Start of Excerpt

- Born: Donald Stuart Gann 1932 Baltimore, Maryland, US
- Died: February 3, 2020 (aged 87) Brooklandville, Maryland, US
- Education: Dartmouth College (BA) Johns Hopkins School of Medicine (MD)
- Occupation: Trauma surgeon
- Medical career
- Institutions: Case Western Reserve University Brown University Johns Hopkins School of Medicine University of Maryland School of Medicine
- Research: Critical care, trauma surgery, endocrine surgery

= Donald S. Gann =

American trauma surgeon (1932–2020)

Donald Stuart Gann (1932 – February 3, 2020) was an American trauma surgeon. He chaired surgical departments at Case Western Reserve University, Brown University, Johns Hopkins School of Medicine, and the University of Maryland School of Medicine. He was a past president of the Biomedical Engineering Society and the American Association for the Surgery of Trauma.

== Early life and education ==
Gann was born in 1932 in Baltimore to educator Beatrice Gann and physician Mark Gann. He was raised on Eutaw Street in Baltimore and Catonsville, Maryland. Gann attended Baltimore Polytechnic Institute until leaving in 11th grade to attend college at the age of 16. He double majored in physics and philosophy at Dartmouth College, graduating with magna cum laude and Phi Beta Kappa honors in 1952. Gann completed a medical degree at Johns Hopkins School of Medicine in 1956. He conducted a residency in surgery at Johns Hopkins University and an assistant residency at MedStar Union Memorial Hospital. Gann trained under Vernon Benjamin Mountcastle in neurosurgery before shifting to endocrine surgery.

End of Excerpt

Problem set>
a) According to the Gann biography, what two subjects did he major in at Dartmouth College?
b) Pick up the biography of Donald S. Gann after its last sentence and continue it.
The entries have no connection to the biography of Donald S. Gann.

Start of Extracted material

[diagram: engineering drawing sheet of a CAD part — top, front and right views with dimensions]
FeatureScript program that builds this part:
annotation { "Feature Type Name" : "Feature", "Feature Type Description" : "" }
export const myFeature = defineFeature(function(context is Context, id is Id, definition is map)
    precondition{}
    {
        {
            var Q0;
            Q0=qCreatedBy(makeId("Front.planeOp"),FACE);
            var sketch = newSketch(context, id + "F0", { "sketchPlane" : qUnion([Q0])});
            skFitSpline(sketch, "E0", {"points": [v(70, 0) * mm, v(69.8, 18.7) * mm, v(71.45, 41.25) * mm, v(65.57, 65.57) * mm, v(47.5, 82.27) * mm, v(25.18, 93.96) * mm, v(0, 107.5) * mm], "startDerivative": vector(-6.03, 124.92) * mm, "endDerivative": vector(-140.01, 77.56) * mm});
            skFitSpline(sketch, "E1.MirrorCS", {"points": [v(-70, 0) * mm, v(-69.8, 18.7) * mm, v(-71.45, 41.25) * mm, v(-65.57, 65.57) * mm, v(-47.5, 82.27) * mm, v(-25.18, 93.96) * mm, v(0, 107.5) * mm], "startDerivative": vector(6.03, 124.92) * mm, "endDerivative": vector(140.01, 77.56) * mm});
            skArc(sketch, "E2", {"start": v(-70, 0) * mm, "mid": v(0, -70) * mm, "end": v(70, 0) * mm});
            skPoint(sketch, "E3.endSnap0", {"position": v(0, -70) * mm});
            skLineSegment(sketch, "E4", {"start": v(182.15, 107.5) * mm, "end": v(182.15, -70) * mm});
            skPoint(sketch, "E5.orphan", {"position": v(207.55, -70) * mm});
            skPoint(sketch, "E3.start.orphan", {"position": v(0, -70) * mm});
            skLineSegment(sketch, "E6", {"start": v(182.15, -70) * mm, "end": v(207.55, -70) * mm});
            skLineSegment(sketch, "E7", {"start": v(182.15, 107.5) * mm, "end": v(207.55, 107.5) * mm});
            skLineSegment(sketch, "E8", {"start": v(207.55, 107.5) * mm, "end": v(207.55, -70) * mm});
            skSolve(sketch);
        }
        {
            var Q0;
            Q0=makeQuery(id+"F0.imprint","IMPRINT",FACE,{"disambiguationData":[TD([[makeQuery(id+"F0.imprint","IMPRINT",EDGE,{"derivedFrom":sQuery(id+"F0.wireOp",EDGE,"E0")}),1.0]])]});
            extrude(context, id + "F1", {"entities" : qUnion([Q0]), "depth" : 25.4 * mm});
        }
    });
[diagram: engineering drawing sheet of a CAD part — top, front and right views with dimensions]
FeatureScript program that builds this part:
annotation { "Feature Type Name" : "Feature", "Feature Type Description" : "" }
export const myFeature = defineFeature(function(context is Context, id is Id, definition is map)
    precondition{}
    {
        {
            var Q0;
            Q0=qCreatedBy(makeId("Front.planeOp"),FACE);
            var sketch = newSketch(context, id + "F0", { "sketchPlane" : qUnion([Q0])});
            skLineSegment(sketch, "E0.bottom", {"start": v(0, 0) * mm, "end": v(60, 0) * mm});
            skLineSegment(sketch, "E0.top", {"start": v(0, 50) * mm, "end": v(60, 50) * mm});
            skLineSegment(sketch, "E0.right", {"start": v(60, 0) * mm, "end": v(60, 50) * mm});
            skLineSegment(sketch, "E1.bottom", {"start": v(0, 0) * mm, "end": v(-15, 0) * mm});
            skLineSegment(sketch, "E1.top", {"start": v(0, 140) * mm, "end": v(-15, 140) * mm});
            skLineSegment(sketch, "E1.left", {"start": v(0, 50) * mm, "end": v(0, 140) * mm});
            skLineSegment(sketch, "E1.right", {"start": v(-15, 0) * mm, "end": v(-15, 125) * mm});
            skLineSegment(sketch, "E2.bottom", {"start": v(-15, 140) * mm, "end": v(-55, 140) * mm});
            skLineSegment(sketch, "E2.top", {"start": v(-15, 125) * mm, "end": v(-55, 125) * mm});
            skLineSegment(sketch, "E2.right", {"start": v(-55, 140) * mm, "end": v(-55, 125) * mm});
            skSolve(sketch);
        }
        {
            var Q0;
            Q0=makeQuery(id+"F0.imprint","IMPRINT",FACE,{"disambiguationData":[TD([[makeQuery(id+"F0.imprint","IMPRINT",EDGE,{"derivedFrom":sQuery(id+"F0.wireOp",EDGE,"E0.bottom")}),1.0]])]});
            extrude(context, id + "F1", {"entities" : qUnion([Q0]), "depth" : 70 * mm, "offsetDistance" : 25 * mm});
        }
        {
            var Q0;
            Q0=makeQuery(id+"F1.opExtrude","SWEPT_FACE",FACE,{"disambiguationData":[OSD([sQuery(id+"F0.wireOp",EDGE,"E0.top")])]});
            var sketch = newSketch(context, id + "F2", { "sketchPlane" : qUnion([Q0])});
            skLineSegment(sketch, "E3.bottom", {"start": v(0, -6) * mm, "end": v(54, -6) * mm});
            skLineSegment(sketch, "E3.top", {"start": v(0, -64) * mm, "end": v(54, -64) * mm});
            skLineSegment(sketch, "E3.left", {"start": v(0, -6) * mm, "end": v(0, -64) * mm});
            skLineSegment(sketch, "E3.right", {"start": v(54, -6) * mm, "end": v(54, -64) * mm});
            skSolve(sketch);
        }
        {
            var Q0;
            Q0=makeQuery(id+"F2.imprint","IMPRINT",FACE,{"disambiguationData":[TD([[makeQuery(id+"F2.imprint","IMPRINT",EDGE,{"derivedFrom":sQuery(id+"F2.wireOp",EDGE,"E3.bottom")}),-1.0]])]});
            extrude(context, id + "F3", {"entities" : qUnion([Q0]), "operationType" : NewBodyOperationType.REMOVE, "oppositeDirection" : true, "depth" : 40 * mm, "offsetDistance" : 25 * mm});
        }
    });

End of Extracted material

Answers to the exercises>
a) Physics and philosophy.

b)
== Career ==
In 1967, Gann was the first chair of the biomedical engineering department at Case Western Reserve University. In 1970, he became a professor of biomedical engineering and associate professor of surgery. In 1974, Gann became a professor of emergency medicine and director of the division of emergency medicine. From 1979 to 1988, Gann was chair of the new department of surgery at Brown University and was the second surgeon in chief of Rhode Island Hospital. He led the division of surgical critical care at the University of Maryland Medical Center from 1992 to 2000. He held other positions at University of Maryland School of Medicine (UMMS) including section chief of trauma surgery and critical care, and endocrine surgery. He retired from UMMS in 2010.

Gann and physiologist Dan Darlington founded Shock Therapeutics Biotechnologies Inc. based on a patent for treating hemorrhagic shock.

He was the president of the Biomedical Engineering Society (1971–1972) and of the American Association for the Surgery of Trauma from 1987 to 1988.

== Personal life ==
Gann was a Quaker. He was married to nurse practitioner Gail Burgan. He had three sons and a daughter. He died on February 3, 2020, at his Brooklandville, Maryland, residence. Gann was 87.

== Awards and honors ==
Gann was a member of the American Association of Endocrine Surgeons, American College of Surgeons, Halsted Society, Endocrine Society, and the Southern Surgical Association.